→ WORK TO COMPLETE: Reproduce the entries below exactly, but only from the line containing "agosto 06, 2026" to the line containing "faros | 7 de", inclusive.

═══

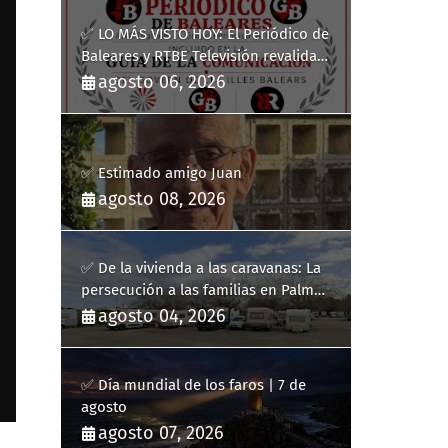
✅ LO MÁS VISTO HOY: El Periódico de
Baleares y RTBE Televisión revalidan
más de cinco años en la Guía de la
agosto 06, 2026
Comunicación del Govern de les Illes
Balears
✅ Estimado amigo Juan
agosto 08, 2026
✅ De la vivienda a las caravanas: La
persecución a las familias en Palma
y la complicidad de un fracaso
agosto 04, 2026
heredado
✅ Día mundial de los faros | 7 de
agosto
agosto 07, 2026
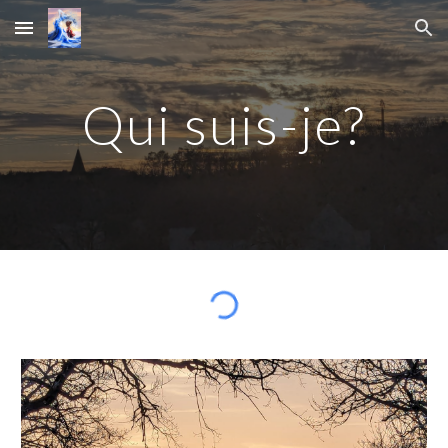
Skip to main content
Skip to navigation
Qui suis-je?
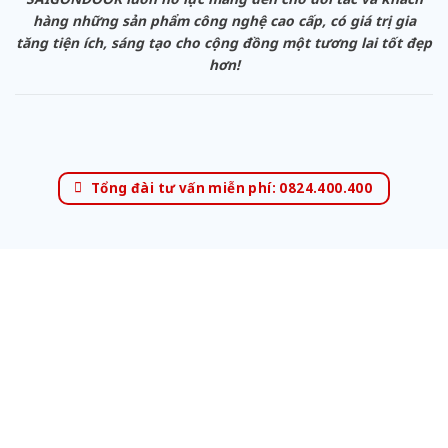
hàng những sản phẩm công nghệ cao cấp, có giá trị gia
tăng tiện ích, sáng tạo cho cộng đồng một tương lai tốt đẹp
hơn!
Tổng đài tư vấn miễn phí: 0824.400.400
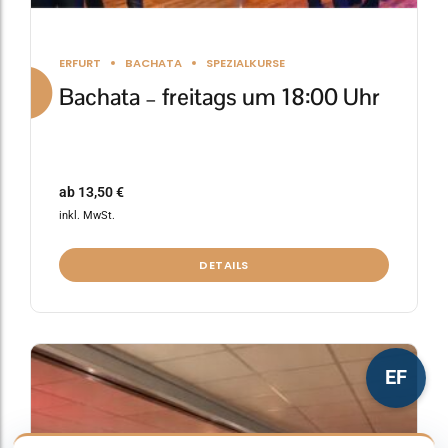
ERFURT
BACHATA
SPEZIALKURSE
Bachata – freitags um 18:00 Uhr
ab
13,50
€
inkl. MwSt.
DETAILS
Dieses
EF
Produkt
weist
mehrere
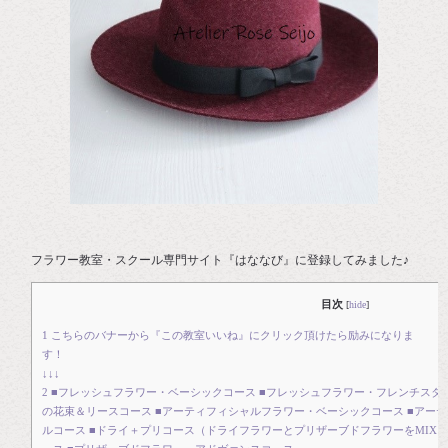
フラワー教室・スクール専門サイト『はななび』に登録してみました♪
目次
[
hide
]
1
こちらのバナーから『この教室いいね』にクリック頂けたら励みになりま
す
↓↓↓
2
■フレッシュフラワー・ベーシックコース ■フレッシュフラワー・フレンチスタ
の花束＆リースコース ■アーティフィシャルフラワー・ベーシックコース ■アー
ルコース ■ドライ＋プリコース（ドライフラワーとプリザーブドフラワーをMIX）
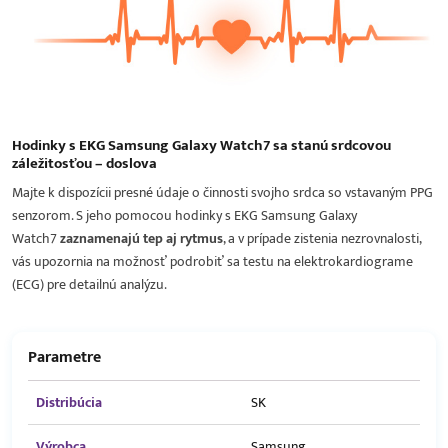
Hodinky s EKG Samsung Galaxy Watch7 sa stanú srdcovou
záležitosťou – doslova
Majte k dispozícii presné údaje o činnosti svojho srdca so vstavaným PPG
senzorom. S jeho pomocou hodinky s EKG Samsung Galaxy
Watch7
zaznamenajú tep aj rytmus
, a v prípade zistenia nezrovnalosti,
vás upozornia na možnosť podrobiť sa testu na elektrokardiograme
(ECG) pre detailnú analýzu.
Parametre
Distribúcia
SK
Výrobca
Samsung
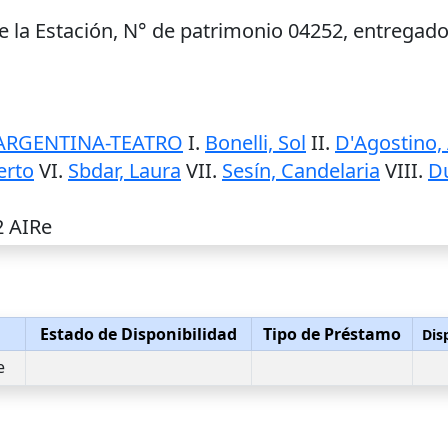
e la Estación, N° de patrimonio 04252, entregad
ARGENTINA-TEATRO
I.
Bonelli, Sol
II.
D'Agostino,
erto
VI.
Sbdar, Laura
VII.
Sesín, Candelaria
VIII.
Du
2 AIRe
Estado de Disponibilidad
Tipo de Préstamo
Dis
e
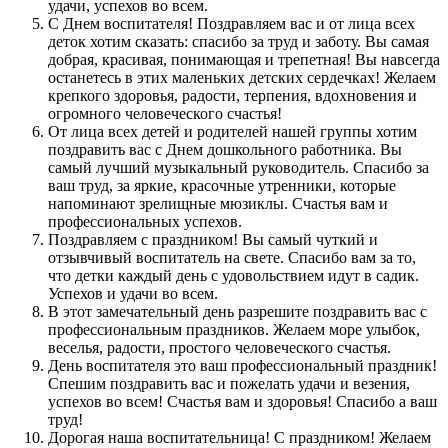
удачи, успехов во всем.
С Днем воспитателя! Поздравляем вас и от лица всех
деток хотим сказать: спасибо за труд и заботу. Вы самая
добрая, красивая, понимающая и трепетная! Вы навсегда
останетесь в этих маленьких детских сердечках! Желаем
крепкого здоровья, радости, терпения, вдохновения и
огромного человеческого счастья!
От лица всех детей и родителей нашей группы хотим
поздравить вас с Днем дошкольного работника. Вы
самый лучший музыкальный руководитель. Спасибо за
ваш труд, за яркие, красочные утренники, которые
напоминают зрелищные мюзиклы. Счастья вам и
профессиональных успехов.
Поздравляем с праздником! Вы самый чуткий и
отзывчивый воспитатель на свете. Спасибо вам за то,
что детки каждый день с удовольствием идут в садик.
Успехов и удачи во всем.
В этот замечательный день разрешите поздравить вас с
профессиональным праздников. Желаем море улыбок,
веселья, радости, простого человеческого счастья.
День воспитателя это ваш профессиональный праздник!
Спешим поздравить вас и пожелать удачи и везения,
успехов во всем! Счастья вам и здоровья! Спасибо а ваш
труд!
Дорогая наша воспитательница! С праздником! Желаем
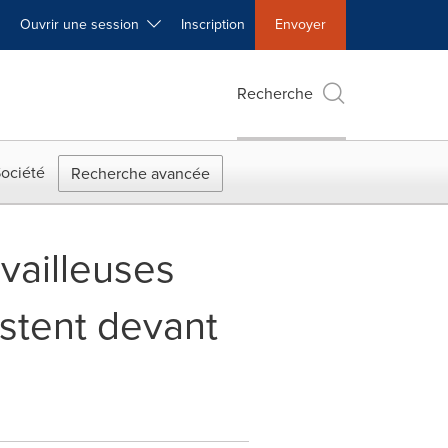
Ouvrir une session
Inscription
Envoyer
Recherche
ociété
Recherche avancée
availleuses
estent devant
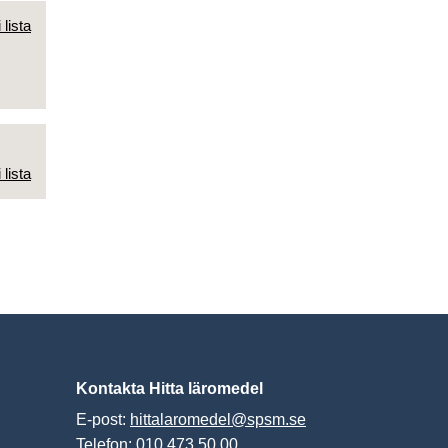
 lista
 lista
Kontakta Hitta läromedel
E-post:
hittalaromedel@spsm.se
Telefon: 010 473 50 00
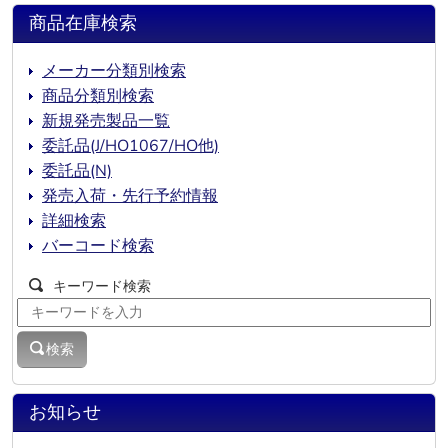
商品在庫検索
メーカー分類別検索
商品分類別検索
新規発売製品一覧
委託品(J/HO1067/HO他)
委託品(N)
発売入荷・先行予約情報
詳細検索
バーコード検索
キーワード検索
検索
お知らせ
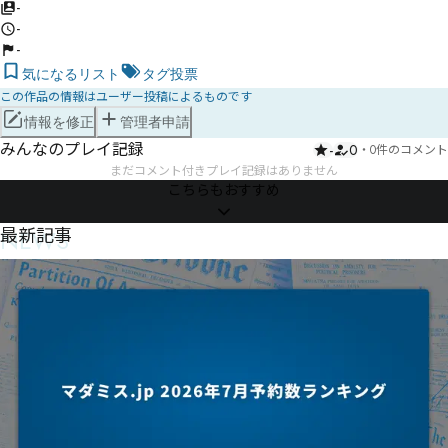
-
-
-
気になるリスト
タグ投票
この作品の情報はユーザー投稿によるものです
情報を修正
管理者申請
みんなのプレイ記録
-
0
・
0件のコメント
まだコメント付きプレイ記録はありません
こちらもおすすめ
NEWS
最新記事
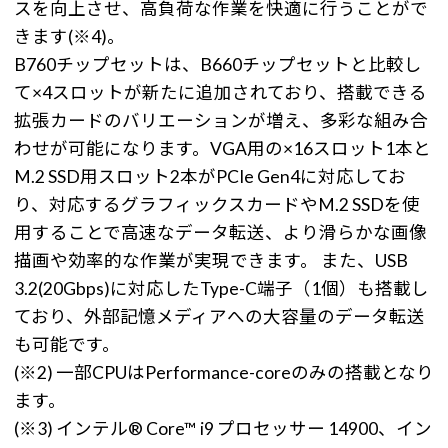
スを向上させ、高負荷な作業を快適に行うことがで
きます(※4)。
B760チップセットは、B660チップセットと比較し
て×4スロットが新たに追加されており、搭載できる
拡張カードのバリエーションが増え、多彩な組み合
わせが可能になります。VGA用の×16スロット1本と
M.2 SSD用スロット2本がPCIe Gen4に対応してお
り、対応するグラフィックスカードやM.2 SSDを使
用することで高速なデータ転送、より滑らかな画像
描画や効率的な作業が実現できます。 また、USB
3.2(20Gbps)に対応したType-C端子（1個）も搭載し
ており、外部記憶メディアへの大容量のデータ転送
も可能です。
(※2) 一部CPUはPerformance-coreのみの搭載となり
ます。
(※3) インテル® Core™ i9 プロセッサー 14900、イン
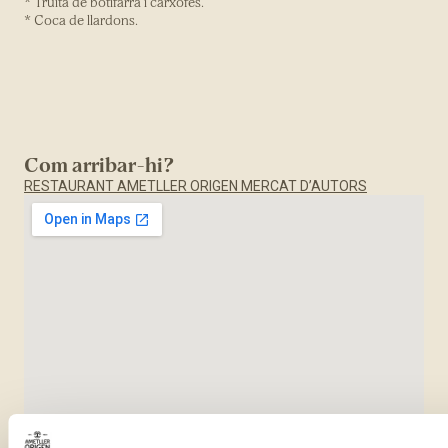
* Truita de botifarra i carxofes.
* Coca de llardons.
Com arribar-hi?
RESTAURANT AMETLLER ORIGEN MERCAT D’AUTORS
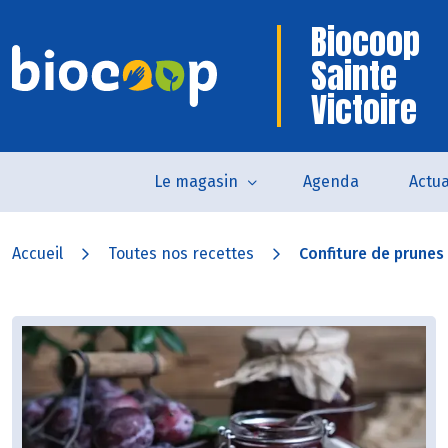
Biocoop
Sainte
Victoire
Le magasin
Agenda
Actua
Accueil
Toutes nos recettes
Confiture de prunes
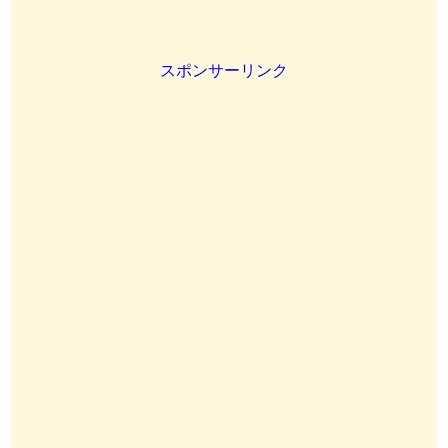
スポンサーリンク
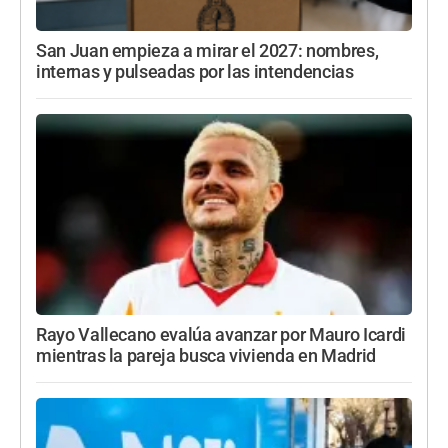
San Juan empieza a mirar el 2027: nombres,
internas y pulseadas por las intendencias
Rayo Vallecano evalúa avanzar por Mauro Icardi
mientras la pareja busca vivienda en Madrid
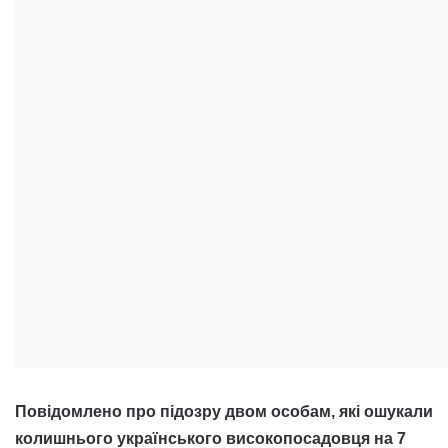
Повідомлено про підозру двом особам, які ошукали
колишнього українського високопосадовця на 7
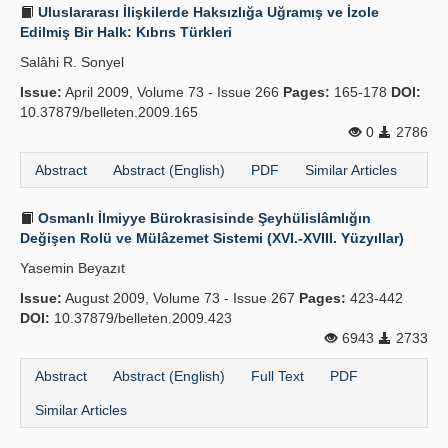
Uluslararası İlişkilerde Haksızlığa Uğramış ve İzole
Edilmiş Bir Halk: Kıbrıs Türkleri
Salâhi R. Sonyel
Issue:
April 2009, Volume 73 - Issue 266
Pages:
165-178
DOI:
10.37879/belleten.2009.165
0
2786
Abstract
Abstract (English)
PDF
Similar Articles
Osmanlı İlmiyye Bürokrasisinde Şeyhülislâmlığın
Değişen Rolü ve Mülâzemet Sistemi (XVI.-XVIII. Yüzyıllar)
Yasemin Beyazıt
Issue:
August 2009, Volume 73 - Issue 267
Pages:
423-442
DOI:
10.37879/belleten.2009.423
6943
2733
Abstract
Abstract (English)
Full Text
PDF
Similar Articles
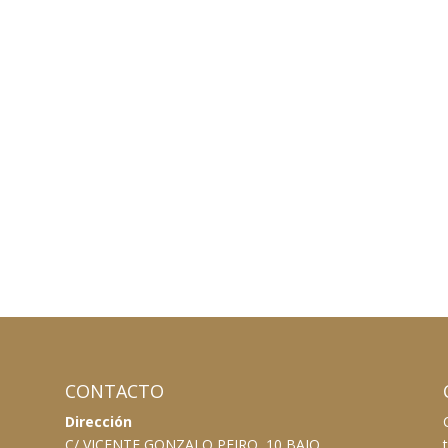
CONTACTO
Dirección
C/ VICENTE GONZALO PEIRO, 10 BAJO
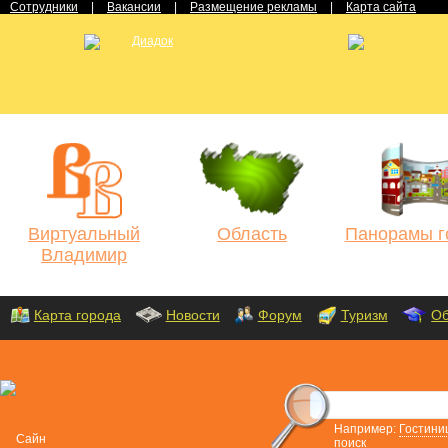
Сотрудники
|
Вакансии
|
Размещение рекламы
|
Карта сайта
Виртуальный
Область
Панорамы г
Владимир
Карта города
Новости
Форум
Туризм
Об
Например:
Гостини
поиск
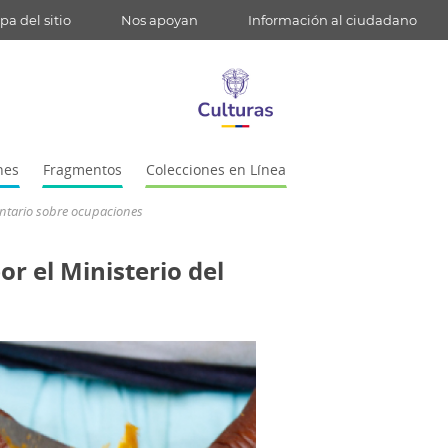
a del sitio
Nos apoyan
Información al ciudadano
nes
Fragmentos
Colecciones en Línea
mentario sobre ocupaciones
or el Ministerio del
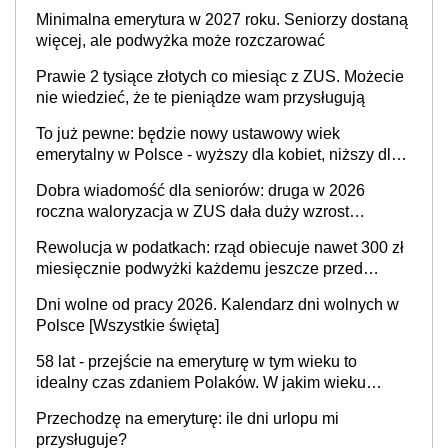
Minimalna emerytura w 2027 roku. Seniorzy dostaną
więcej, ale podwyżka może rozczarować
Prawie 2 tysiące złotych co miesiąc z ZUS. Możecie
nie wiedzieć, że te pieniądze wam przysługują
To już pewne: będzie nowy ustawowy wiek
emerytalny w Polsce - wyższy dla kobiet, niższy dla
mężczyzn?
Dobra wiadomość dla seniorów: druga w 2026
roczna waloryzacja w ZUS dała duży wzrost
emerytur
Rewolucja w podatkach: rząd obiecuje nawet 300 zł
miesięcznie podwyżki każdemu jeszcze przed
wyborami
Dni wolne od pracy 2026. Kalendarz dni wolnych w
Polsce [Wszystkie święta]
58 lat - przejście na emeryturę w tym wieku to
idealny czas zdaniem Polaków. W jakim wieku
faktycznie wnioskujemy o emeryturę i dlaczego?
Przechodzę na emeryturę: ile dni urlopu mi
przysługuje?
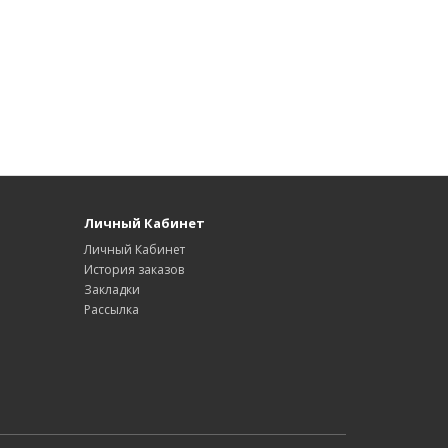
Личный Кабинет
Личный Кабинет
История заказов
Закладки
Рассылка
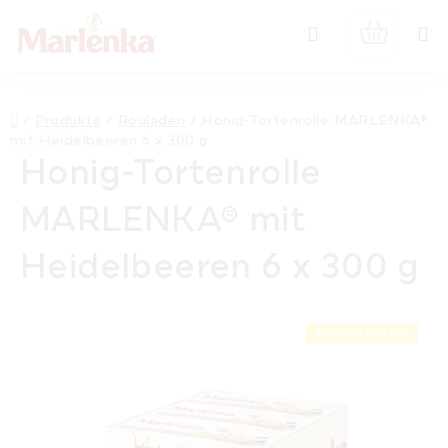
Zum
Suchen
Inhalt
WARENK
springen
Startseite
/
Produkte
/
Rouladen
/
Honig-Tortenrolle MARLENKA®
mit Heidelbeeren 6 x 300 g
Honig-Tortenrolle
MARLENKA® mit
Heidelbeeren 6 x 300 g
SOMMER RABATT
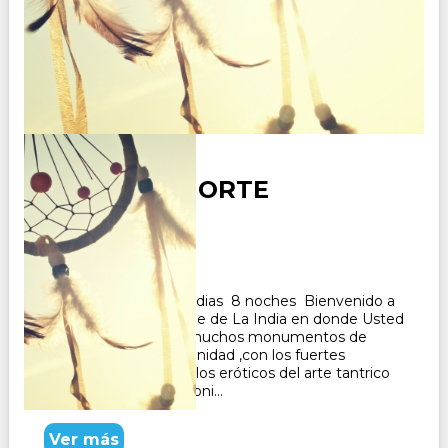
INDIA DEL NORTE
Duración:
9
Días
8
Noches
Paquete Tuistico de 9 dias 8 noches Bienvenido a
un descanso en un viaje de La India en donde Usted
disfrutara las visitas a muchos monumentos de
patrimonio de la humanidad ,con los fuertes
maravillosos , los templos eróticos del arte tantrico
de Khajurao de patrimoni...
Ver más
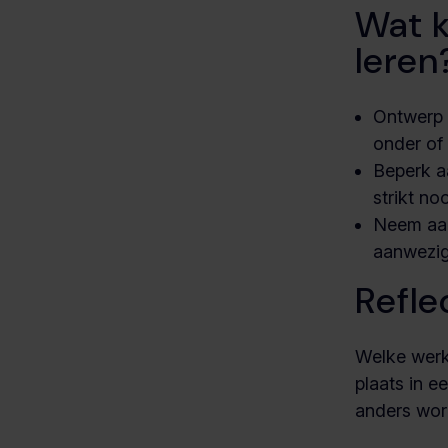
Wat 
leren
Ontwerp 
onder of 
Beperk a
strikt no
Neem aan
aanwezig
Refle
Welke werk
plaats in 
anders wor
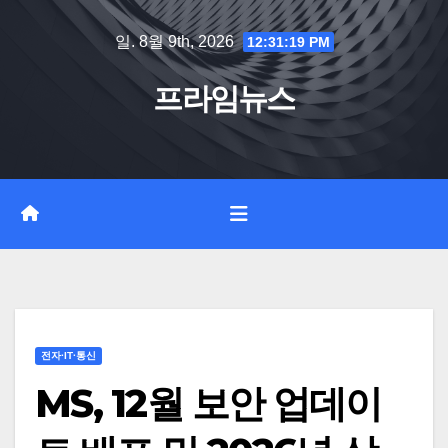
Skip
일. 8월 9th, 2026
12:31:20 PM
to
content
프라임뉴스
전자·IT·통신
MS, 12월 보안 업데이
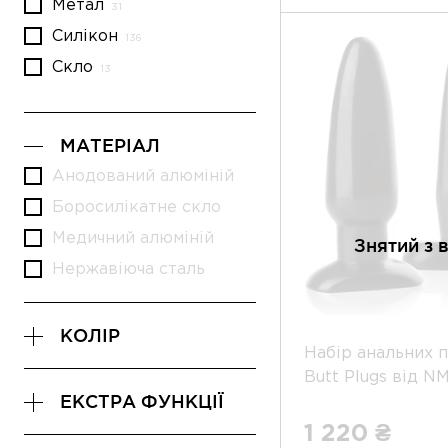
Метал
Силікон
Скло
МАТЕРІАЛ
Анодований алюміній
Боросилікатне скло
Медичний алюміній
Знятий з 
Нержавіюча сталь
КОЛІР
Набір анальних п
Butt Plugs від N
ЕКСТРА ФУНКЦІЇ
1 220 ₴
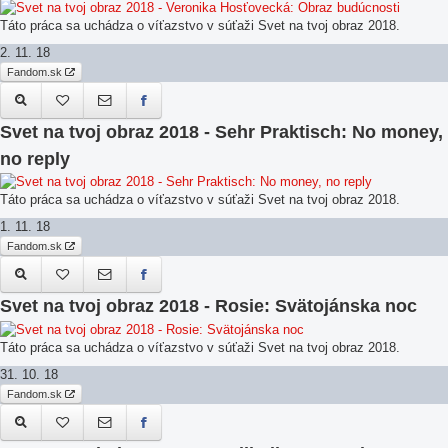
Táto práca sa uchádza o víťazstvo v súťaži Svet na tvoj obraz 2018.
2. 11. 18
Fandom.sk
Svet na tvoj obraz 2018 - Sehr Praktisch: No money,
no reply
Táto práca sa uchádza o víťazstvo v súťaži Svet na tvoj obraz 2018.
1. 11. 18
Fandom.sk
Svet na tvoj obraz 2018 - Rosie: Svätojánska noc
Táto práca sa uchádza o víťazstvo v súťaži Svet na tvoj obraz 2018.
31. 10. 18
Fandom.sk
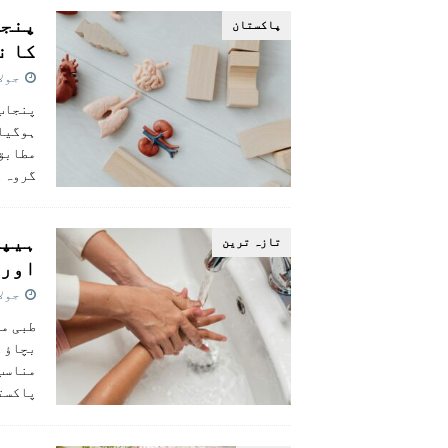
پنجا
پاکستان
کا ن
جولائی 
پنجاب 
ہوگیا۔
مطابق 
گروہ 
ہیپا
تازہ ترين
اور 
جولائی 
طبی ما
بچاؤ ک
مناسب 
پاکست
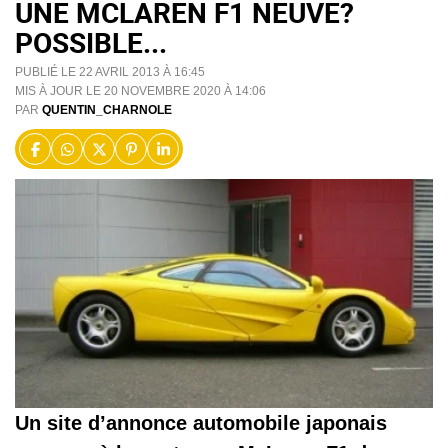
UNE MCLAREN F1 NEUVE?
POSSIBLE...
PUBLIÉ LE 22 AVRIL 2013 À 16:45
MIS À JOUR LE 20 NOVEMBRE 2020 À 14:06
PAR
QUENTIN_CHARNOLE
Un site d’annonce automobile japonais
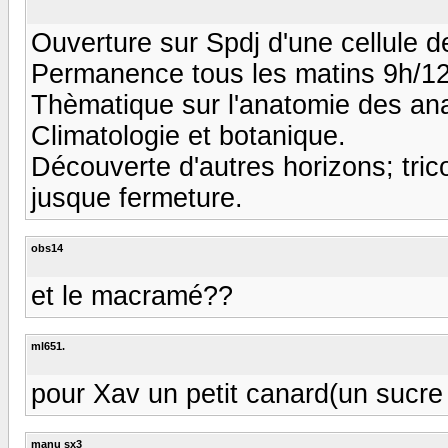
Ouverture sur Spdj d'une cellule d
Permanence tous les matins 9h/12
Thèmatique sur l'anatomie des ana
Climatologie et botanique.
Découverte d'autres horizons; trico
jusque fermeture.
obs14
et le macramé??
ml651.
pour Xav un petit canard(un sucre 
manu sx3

═══

→ SOLUTION:
agosto 06, 2026
Comunicación del Govern de les Illes
Balears
✅ Estimado amigo Juan
agosto 08, 2026
✅ De la vivienda a las caravanas: La
persecución a las familias en Palma
y la complicidad de un fracaso
agosto 04, 2026
heredado
✅ Día mundial de los faros | 7 de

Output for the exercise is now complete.